» Task objective
Every entry that follows should be repeated exactly; drop the images.

» Data for the task
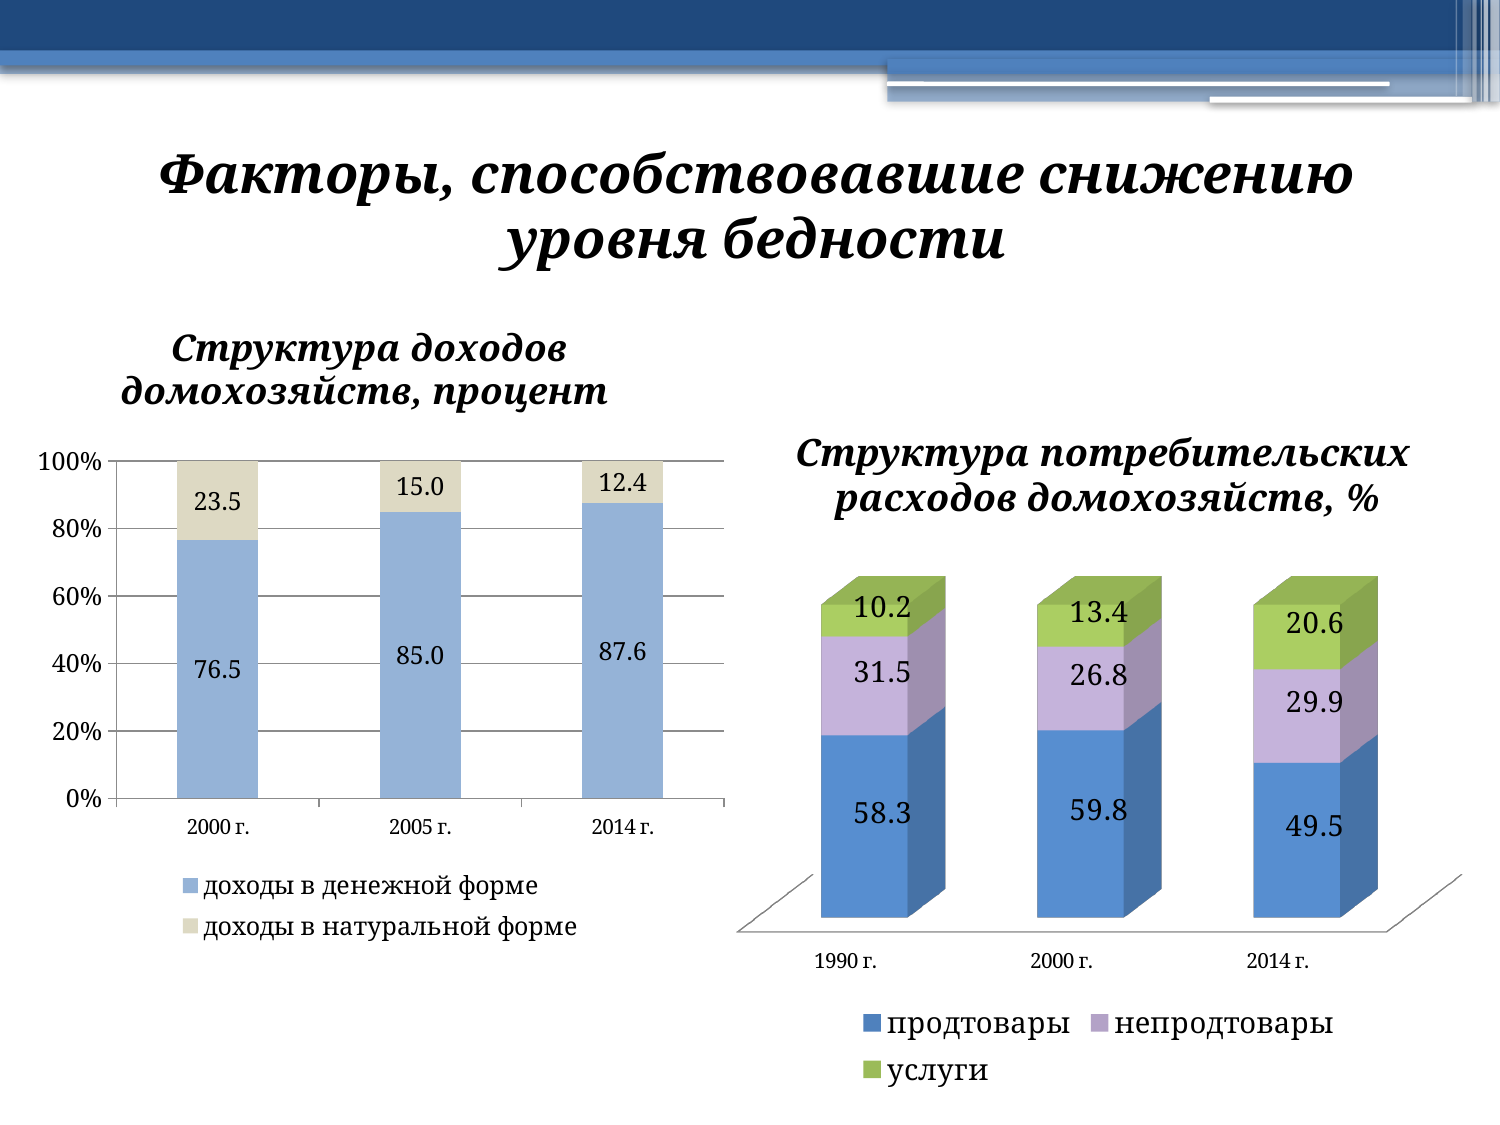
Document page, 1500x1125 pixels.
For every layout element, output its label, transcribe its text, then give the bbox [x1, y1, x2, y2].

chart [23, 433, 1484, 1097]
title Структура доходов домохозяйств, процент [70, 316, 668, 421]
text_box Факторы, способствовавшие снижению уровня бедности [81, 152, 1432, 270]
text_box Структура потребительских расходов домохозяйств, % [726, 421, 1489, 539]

» Your response
Document page, 1500x1125 pixels.
For every layout element, output its label, transcribe its text, then give the bbox [x1, y1, x2, y2].

chart [23, 433, 1484, 1097]
title Структура доходов домохозяйств, процент [70, 316, 668, 421]
text_box Факторы, способствовавшие снижению уровня бедности [81, 152, 1432, 270]
text_box Структура потребительских расходов домохозяйств, % [726, 421, 1489, 539]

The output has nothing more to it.